▶ **TRY IT**: Reproduce word for word, from the entries below, the line with "потребителей насчитывается 342", the line with "с бассейном на крыше: глава", and every line between them, and nothing more.

○ ○ ○ ○ ○

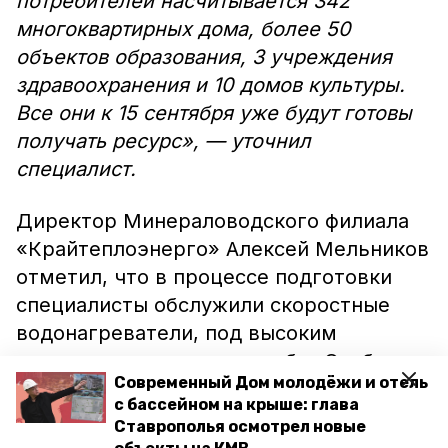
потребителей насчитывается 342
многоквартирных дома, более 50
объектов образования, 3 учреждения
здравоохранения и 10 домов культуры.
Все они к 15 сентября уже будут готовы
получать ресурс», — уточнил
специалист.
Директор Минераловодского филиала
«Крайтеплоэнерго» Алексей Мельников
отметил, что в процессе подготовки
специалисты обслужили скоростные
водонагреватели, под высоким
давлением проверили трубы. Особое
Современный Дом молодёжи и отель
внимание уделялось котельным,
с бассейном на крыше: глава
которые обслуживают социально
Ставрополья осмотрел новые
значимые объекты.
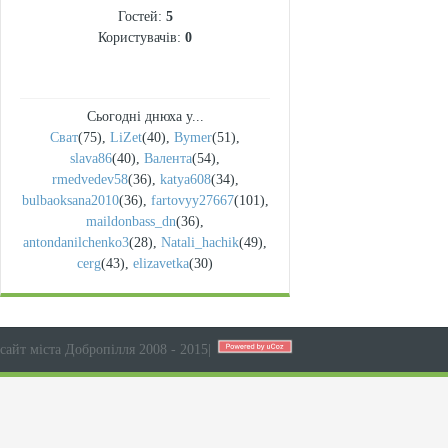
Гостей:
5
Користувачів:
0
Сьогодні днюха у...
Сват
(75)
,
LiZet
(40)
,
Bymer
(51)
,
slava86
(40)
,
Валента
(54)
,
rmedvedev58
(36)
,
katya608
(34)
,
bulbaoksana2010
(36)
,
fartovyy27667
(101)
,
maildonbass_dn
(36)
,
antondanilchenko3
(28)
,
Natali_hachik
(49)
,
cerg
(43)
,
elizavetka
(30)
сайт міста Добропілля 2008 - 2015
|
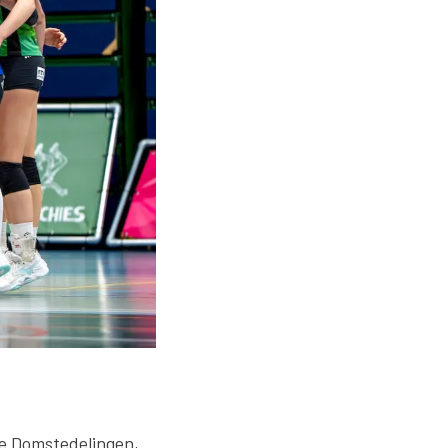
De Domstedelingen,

○ ○ ○ ○ ○

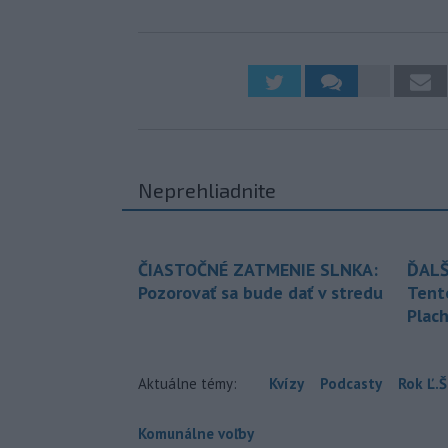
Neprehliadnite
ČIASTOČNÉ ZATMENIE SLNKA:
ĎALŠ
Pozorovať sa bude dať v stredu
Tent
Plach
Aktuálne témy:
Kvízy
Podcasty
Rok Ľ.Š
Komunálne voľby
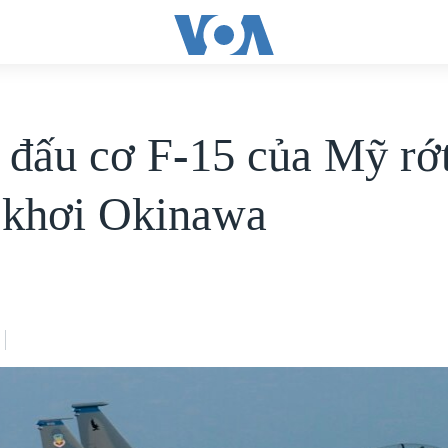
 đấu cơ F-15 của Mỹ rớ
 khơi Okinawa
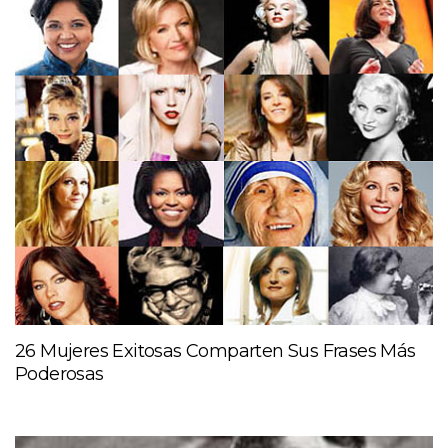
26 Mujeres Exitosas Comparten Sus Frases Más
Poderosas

○ ○ ○ ○ ○

▶ **ANSWER BOX**:
потребителей насчитывается 342
многоквартирных дома, более 50
объектов образования, 3 учреждения
здравоохранения и 10 домов культуры.
Все они к 15 сентября уже будут готовы
получать ресурс», — уточнил
специалист.
Директор Минераловодского филиала
«Крайтеплоэнерго» Алексей Мельников
отметил, что в процессе подготовки
специалисты обслужили скоростные
водонагреватели, под высоким
давлением проверили трубы. Особое
Современный Дом молодёжи и отель
внимание уделялось котельным,
с бассейном на крыше: глава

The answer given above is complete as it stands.